The first thing companies should consider doing is to do a solid comprehensive assessment of the potential. Based on these assessments, [they can] develop plans both for decarbonization, but also to manage these risks and opportunities. Depending on the nature of the business, the focus may be on their scope 1 shows or their scope 3 shows. It may not be their own shows at all, but rather their business models themselves and the nature of their products. Doing the analysis indicates what is the most urgent action. If you think about both increased physical risk and the net zero transition, it’s very important for business leaders to realize that this actually affects every business decision a company makes, in one way or another. another, shape or form – how companies think about capital allocation, strategy, operations and supply chains, R&D. We have a chart in the report and in chapter five of the report that shows a set of about 20 to 25 different business decisions and how each of those decisions will change if the net zero transition is built into it. This will require entirely new capabilities in the organization to integrate climate into all of their decision-making.

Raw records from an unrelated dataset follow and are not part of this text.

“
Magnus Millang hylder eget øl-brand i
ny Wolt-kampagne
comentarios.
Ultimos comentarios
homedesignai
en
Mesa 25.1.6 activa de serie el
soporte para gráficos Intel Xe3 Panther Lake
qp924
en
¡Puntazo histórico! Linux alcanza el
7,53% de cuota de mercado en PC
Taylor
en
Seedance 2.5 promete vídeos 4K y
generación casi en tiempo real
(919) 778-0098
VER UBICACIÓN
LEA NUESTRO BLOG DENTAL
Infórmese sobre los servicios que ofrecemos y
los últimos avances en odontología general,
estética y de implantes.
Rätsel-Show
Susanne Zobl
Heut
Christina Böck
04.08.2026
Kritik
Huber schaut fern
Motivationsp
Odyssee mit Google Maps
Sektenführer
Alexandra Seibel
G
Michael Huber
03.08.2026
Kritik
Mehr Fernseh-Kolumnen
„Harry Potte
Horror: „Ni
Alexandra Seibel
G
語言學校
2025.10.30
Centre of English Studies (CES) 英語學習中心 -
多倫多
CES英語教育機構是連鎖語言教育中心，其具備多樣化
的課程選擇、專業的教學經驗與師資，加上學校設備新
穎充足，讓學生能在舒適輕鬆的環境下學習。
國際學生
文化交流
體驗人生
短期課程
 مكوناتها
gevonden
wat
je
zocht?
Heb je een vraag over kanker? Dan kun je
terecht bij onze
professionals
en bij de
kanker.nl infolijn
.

So one of the questions companies need to ask is, for each function in the organization, do they understand how that function would evolve if climate considerations were taken into account? Our hope is that by publishing this kind of evidence base [report], it can lead, inspire greater and more thoughtful, more decisive action. We need this action for two reasons. One is, of course, the avoidance of physical hazards. The second, equally worrying in the short term, at least, is the risk of a more disorderly transition, where displacements and adjustments are not managed.

Dr. Mekala Krishnan’s responses have been condensed and edited for brevity and clarity.


on the horizon

The Danish Consumer Ombudsman publishes an English translation of its guide to greenwashing, which offers several examples of both accurate and misleading ways of marketing products.